(Saved entries)
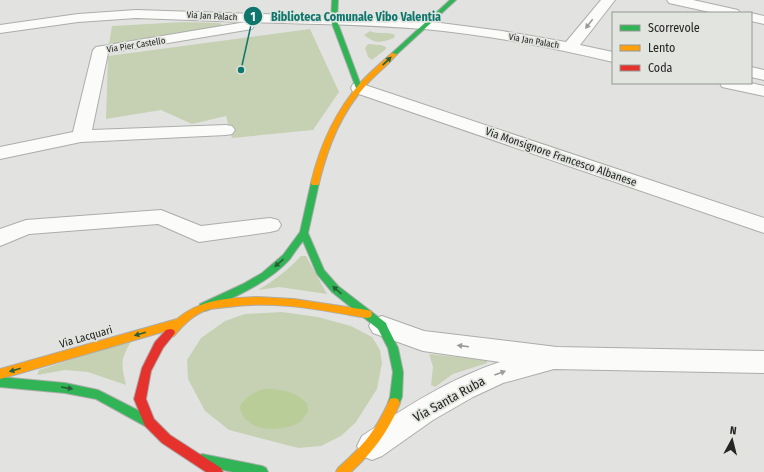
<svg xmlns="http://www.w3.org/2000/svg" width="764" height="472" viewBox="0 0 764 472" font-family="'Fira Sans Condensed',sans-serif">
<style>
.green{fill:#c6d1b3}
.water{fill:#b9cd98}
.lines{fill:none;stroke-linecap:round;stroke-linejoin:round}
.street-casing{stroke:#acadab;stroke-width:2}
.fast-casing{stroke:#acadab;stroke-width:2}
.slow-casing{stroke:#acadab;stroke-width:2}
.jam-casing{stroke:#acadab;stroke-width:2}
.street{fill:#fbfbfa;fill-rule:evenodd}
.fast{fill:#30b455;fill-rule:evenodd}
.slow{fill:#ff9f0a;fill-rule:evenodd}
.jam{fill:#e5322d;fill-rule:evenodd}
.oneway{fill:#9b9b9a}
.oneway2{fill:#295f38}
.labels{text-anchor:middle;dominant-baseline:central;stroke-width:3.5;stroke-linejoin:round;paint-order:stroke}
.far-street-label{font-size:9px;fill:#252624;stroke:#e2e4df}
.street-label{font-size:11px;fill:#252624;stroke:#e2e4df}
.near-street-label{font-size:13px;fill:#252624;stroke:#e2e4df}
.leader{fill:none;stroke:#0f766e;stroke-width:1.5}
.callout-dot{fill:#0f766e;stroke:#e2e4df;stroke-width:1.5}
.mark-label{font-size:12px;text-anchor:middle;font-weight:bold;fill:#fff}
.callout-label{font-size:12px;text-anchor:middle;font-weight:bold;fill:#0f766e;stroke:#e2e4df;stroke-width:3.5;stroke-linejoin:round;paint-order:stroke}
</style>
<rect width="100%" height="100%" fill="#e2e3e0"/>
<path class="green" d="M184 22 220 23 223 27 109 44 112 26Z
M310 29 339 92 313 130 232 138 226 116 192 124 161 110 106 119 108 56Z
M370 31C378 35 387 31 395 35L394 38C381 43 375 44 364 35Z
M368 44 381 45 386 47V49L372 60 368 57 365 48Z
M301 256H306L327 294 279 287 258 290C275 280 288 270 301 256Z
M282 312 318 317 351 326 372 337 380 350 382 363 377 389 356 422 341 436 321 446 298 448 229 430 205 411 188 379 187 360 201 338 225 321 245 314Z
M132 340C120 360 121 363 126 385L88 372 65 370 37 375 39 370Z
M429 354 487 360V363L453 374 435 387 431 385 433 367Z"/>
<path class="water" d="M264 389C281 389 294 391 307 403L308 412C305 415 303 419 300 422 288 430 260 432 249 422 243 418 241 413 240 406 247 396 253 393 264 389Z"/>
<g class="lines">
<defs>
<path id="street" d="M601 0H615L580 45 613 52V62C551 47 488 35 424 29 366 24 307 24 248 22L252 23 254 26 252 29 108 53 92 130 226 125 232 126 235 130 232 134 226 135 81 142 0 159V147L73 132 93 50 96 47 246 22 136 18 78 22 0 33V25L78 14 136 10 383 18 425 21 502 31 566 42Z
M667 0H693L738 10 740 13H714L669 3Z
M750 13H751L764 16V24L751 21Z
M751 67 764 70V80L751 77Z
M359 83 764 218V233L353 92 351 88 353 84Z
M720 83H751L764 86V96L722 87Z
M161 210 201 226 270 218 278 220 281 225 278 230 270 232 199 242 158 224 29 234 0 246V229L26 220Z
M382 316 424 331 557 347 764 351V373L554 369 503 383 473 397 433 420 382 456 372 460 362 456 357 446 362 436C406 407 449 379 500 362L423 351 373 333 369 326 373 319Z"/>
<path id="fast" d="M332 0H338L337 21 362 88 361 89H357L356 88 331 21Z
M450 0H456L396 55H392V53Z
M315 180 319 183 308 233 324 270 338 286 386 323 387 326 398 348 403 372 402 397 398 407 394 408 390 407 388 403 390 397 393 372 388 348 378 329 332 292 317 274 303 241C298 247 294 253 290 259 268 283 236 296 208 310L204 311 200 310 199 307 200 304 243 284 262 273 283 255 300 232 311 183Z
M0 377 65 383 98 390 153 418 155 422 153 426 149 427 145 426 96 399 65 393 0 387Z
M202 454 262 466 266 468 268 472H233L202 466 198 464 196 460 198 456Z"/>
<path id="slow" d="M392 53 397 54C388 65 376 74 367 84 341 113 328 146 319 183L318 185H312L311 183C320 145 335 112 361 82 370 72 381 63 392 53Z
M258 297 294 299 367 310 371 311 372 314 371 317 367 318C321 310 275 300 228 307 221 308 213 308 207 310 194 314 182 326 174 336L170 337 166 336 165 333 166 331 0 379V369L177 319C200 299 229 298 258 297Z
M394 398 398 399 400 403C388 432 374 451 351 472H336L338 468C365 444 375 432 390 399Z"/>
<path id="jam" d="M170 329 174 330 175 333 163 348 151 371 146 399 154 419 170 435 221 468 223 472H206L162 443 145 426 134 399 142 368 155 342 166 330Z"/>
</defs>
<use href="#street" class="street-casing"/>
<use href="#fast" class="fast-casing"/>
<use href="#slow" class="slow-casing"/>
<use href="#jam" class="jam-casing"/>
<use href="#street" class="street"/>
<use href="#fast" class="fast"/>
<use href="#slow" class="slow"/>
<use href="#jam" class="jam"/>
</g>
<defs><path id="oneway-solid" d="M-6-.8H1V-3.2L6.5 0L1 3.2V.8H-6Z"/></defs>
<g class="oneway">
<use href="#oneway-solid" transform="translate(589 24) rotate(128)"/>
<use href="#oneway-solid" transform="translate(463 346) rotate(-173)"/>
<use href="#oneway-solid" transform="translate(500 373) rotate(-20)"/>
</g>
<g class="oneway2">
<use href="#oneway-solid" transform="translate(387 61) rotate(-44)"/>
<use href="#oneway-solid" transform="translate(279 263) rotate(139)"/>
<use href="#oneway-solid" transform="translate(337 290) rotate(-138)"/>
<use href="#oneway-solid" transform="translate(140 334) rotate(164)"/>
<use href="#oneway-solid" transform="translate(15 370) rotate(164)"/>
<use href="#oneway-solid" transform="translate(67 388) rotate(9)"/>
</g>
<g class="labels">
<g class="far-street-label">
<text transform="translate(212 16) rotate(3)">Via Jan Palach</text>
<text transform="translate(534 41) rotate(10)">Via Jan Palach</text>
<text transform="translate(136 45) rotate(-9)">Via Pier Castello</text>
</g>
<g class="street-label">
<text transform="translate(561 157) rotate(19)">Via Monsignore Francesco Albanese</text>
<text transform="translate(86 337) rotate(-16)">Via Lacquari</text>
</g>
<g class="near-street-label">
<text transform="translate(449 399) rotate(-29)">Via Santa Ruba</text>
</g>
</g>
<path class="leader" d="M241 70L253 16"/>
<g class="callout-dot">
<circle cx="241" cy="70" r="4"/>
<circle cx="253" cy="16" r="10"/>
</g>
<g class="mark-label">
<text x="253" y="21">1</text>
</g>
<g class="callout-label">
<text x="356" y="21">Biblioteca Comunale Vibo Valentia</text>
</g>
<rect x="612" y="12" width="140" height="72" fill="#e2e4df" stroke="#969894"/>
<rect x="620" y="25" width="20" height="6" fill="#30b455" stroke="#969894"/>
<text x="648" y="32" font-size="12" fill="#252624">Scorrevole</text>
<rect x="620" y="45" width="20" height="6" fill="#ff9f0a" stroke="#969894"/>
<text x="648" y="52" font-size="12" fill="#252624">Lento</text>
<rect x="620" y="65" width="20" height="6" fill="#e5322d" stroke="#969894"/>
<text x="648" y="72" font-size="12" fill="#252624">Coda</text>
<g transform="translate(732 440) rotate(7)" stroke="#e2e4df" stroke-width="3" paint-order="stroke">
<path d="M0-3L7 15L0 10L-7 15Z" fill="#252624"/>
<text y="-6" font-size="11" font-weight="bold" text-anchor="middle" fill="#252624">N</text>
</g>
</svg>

**Exercise aim**
Restating the data word for word is the task, and pictures are to be omitted.

**Your response**
<svg xmlns="http://www.w3.org/2000/svg" width="764" height="472" viewBox="0 0 764 472" font-family="'Fira Sans Condensed',sans-serif">
<style>
.green{fill:#c6d1b3}
.water{fill:#b9cd98}
.lines{fill:none;stroke-linecap:round;stroke-linejoin:round}
.street-casing{stroke:#acadab;stroke-width:2}
.fast-casing{stroke:#acadab;stroke-width:2}
.slow-casing{stroke:#acadab;stroke-width:2}
.jam-casing{stroke:#acadab;stroke-width:2}
.street{fill:#fbfbfa;fill-rule:evenodd}
.fast{fill:#30b455;fill-rule:evenodd}
.slow{fill:#ff9f0a;fill-rule:evenodd}
.jam{fill:#e5322d;fill-rule:evenodd}
.oneway{fill:#9b9b9a}
.oneway2{fill:#295f38}
.labels{text-anchor:middle;dominant-baseline:central;stroke-width:3.5;stroke-linejoin:round;paint-order:stroke}
.far-street-label{font-size:9px;fill:#252624;stroke:#e2e4df}
.street-label{font-size:11px;fill:#252624;stroke:#e2e4df}
.near-street-label{font-size:13px;fill:#252624;stroke:#e2e4df}
.leader{fill:none;stroke:#0f766e;stroke-width:1.5}
.callout-dot{fill:#0f766e;stroke:#e2e4df;stroke-width:1.5}
.mark-label{font-size:12px;text-anchor:middle;font-weight:bold;fill:#fff}
.callout-label{font-size:12px;text-anchor:middle;font-weight:bold;fill:#0f766e;stroke:#e2e4df;stroke-width:3.5;stroke-linejoin:round;paint-order:stroke}
</style>
<rect width="100%" height="100%" fill="#e2e3e0"/>
<path class="green" d="M184 22 220 23 223 27 109 44 112 26Z
M310 29 339 92 313 130 232 138 226 116 192 124 161 110 106 119 108 56Z
M370 31C378 35 387 31 395 35L394 38C381 43 375 44 364 35Z
M368 44 381 45 386 47V49L372 60 368 57 365 48Z
M301 256H306L327 294 279 287 258 290C275 280 288 270 301 256Z
M282 312 318 317 351 326 372 337 380 350 382 363 377 389 356 422 341 436 321 446 298 448 229 430 205 411 188 379 187 360 201 338 225 321 245 314Z
M132 340C120 360 121 363 126 385L88 372 65 370 37 375 39 370Z
M429 354 487 360V363L453 374 435 387 431 385 433 367Z"/>
<path class="water" d="M264 389C281 389 294 391 307 403L308 412C305 415 303 419 300 422 288 430 260 432 249 422 243 418 241 413 240 406 247 396 253 393 264 389Z"/>
<g class="lines">
<defs>
<path id="street" d="M601 0H615L580 45 613 52V62C551 47 488 35 424 29 366 24 307 24 248 22L252 23 254 26 252 29 108 53 92 130 226 125 232 126 235 130 232 134 226 135 81 142 0 159V147L73 132 93 50 96 47 246 22 136 18 78 22 0 33V25L78 14 136 10 383 18 425 21 502 31 566 42Z
M667 0H693L738 10 740 13H714L669 3Z
M750 13H751L764 16V24L751 21Z
M751 67 764 70V80L751 77Z
M359 83 764 218V233L353 92 351 88 353 84Z
M720 83H751L764 86V96L722 87Z
M161 210 201 226 270 218 278 220 281 225 278 230 270 232 199 242 158 224 29 234 0 246V229L26 220Z
M382 316 424 331 557 347 764 351V373L554 369 503 383 473 397 433 420 382 456 372 460 362 456 357 446 362 436C406 407 449 379 500 362L423 351 373 333 369 326 373 319Z"/>
<path id="fast" d="M332 0H338L337 21 362 88 361 89H357L356 88 331 21Z
M450 0H456L396 55H392V53Z
M315 180 319 183 308 233 324 270 338 286 386 323 387 326 398 348 403 372 402 397 398 407 394 408 390 407 388 403 390 397 393 372 388 348 378 329 332 292 317 274 303 241C298 247 294 253 290 259 268 283 236 296 208 310L204 311 200 310 199 307 200 304 243 284 262 273 283 255 300 232 311 183Z
M0 377 65 383 98 390 153 418 155 422 153 426 149 427 145 426 96 399 65 393 0 387Z
M202 454 262 466 266 468 268 472H233L202 466 198 464 196 460 198 456Z"/>
<path id="slow" d="M392 53 397 54C388 65 376 74 367 84 341 113 328 146 319 183L318 185H312L311 183C320 145 335 112 361 82 370 72 381 63 392 53Z
M258 297 294 299 367 310 371 311 372 314 371 317 367 318C321 310 275 300 228 307 221 308 213 308 207 310 194 314 182 326 174 336L170 337 166 336 165 333 166 331 0 379V369L177 319C200 299 229 298 258 297Z
M394 398 398 399 400 403C388 432 374 451 351 472H336L338 468C365 444 375 432 390 399Z"/>
<path id="jam" d="M170 329 174 330 175 333 163 348 151 371 146 399 154 419 170 435 221 468 223 472H206L162 443 145 426 134 399 142 368 155 342 166 330Z"/>
</defs>
<use href="#street" class="street-casing"/>
<use href="#fast" class="fast-casing"/>
<use href="#slow" class="slow-casing"/>
<use href="#jam" class="jam-casing"/>
<use href="#street" class="street"/>
<use href="#fast" class="fast"/>
<use href="#slow" class="slow"/>
<use href="#jam" class="jam"/>
</g>
<defs><path id="oneway-solid" d="M-6-.8H1V-3.2L6.5 0L1 3.2V.8H-6Z"/></defs>
<g class="oneway">
<use href="#oneway-solid" transform="translate(589 24) rotate(128)"/>
<use href="#oneway-solid" transform="translate(463 346) rotate(-173)"/>
<use href="#oneway-solid" transform="translate(500 373) rotate(-20)"/>
</g>
<g class="oneway2">
<use href="#oneway-solid" transform="translate(387 61) rotate(-44)"/>
<use href="#oneway-solid" transform="translate(279 263) rotate(139)"/>
<use href="#oneway-solid" transform="translate(337 290) rotate(-138)"/>
<use href="#oneway-solid" transform="translate(140 334) rotate(164)"/>
<use href="#oneway-solid" transform="translate(15 370) rotate(164)"/>
<use href="#oneway-solid" transform="translate(67 388) rotate(9)"/>
</g>
<g class="labels">
<g class="far-street-label">
<text transform="translate(212 16) rotate(3)">Via Jan Palach</text>
<text transform="translate(534 41) rotate(10)">Via Jan Palach</text>
<text transform="translate(136 45) rotate(-9)">Via Pier Castello</text>
</g>
<g class="street-label">
<text transform="translate(561 157) rotate(19)">Via Monsignore Francesco Albanese</text>
<text transform="translate(86 337) rotate(-16)">Via Lacquari</text>
</g>
<g class="near-street-label">
<text transform="translate(449 399) rotate(-29)">Via Santa Ruba</text>
</g>
</g>
<path class="leader" d="M241 70L253 16"/>
<g class="callout-dot">
<circle cx="241" cy="70" r="4"/>
<circle cx="253" cy="16" r="10"/>
</g>
<g class="mark-label">
<text x="253" y="21">1</text>
</g>
<g class="callout-label">
<text x="356" y="21">Biblioteca Comunale Vibo Valentia</text>
</g>
<rect x="612" y="12" width="140" height="72" fill="#e2e4df" stroke="#969894"/>
<rect x="620" y="25" width="20" height="6" fill="#30b455" stroke="#969894"/>
<text x="648" y="32" font-size="12" fill="#252624">Scorrevole</text>
<rect x="620" y="45" width="20" height="6" fill="#ff9f0a" stroke="#969894"/>
<text x="648" y="52" font-size="12" fill="#252624">Lento</text>
<rect x="620" y="65" width="20" height="6" fill="#e5322d" stroke="#969894"/>
<text x="648" y="72" font-size="12" fill="#252624">Coda</text>
<g transform="translate(732 440) rotate(7)" stroke="#e2e4df" stroke-width="3" paint-order="stroke">
<path d="M0-3L7 15L0 10L-7 15Z" fill="#252624"/>
<text y="-6" font-size="11" font-weight="bold" text-anchor="middle" fill="#252624">N</text>
</g>
</svg>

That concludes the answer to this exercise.